Task prompt →
Show every line of the data that includes the word "ของม".

Data records →
━━━━━━━━━━

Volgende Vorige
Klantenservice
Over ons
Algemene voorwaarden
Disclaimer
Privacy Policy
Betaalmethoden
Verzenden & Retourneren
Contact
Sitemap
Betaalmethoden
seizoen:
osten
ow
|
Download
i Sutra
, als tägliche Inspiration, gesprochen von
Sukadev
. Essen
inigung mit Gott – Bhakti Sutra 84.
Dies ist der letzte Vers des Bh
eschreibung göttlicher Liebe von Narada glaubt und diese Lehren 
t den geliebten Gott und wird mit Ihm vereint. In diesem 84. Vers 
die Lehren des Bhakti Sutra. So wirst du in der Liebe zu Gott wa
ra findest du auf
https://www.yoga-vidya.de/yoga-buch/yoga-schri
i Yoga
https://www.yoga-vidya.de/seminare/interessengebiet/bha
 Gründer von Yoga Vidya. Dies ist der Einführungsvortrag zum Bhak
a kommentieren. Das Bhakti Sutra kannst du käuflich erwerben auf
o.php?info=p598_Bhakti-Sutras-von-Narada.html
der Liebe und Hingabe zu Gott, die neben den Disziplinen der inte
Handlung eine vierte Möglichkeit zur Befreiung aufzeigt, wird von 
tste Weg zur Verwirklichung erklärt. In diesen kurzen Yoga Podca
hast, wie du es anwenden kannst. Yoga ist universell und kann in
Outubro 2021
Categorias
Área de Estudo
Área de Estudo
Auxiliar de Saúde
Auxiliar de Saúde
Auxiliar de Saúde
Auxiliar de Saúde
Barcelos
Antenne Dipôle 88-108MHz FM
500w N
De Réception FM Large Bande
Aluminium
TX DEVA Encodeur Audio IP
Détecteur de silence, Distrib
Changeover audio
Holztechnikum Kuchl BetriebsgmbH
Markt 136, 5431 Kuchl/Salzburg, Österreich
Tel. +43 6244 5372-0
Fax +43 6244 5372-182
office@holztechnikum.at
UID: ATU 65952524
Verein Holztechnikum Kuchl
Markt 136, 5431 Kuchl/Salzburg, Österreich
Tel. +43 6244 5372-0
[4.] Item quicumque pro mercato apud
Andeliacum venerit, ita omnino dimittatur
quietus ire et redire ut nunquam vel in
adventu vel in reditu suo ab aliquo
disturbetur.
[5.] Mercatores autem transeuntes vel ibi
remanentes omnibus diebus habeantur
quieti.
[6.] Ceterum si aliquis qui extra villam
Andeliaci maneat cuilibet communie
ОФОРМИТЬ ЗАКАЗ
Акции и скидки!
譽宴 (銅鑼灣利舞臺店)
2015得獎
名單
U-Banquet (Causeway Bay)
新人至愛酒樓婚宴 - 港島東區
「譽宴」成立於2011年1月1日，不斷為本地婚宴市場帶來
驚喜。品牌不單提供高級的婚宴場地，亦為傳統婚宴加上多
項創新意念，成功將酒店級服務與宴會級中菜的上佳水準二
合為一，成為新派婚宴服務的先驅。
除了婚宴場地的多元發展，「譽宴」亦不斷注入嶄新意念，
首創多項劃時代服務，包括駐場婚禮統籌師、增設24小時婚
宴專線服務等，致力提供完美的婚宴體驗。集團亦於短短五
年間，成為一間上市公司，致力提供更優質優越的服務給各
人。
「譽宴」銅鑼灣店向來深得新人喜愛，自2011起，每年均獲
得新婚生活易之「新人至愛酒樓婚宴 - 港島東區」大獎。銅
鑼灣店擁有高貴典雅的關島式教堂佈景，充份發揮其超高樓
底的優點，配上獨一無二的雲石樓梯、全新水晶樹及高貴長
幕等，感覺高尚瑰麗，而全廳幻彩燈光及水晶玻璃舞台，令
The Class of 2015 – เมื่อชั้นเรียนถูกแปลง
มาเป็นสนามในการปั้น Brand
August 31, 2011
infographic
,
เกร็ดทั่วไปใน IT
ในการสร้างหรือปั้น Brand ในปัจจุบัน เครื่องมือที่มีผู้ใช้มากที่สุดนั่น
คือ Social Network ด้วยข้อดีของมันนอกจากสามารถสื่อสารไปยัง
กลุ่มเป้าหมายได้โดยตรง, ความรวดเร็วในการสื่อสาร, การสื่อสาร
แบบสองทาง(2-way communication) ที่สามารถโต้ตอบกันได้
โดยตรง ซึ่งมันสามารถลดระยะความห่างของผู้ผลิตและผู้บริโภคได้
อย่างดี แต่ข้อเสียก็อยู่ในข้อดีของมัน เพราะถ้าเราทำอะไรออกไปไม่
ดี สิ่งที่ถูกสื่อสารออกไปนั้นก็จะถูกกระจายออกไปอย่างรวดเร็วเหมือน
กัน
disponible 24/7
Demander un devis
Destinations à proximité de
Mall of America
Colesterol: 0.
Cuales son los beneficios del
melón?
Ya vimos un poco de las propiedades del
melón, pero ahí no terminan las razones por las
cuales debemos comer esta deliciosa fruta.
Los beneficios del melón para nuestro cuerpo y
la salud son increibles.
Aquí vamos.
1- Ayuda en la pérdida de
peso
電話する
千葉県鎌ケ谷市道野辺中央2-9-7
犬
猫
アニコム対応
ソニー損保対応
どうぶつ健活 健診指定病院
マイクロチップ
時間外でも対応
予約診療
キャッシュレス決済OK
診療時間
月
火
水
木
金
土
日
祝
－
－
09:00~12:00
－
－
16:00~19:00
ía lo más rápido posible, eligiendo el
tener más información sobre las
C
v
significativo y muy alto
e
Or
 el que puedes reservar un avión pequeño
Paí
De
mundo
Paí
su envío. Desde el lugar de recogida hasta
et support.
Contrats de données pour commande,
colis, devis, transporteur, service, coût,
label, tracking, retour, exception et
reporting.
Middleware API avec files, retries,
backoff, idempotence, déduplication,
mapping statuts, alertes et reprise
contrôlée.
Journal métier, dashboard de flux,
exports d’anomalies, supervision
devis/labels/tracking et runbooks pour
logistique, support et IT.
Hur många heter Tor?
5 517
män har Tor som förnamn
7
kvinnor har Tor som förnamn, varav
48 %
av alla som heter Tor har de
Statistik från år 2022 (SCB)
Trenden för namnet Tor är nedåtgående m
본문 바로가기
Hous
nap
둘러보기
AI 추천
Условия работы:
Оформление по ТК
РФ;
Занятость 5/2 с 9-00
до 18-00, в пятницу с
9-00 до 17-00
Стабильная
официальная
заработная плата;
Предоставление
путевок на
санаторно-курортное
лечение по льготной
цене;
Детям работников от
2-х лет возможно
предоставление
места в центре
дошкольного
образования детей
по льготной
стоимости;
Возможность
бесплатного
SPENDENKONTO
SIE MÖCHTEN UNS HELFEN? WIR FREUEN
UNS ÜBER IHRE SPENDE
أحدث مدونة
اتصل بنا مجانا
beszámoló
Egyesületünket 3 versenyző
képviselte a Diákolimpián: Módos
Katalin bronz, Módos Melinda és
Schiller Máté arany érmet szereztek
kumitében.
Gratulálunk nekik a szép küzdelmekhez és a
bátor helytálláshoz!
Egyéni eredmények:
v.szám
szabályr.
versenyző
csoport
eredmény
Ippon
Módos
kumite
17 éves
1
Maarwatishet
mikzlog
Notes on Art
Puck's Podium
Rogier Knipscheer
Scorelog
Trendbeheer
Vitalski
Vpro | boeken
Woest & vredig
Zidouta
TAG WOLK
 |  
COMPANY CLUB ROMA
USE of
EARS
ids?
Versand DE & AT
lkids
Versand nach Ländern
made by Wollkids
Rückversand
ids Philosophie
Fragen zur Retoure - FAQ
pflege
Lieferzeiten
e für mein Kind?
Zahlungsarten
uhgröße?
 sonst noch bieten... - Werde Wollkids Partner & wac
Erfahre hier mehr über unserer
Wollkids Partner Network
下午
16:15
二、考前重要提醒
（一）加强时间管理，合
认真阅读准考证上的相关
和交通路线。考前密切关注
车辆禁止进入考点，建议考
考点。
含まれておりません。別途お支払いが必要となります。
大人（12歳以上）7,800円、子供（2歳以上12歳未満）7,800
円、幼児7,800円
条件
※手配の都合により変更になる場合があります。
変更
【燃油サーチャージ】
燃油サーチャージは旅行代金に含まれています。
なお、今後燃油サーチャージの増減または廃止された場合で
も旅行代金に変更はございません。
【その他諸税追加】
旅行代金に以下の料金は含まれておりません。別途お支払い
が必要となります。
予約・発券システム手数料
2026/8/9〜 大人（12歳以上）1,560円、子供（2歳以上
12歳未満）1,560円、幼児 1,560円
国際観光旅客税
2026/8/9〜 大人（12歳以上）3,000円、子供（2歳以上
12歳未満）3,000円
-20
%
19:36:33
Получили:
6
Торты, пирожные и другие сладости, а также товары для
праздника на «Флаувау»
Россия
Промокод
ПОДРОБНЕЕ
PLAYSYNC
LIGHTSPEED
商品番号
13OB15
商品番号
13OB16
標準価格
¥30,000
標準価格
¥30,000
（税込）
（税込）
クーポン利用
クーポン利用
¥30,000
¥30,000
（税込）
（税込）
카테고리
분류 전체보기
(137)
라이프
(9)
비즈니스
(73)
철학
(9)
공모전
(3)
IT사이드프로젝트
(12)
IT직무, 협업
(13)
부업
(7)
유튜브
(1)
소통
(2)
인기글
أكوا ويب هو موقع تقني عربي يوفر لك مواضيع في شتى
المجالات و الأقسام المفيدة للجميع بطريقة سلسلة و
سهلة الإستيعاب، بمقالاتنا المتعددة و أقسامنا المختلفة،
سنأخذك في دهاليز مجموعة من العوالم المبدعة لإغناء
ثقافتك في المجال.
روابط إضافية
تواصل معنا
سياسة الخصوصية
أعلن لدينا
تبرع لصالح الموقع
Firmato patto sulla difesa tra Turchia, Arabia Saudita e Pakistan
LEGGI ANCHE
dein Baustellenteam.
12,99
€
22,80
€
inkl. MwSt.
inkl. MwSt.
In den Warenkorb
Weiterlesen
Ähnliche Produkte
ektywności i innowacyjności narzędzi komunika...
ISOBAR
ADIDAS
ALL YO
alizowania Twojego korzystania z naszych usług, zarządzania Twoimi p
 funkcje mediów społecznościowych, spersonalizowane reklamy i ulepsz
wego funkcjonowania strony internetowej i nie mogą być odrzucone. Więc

━━━━━━━━━━

Answer to this exercise →
คือ Social Network ด้วยข้อดีของมันนอกจากสามารถสื่อสารไปยัง
อย่างดี แต่ข้อเสียก็อยู่ในข้อดีของมัน เพราะถ้าเราทำอะไรออกไปไม่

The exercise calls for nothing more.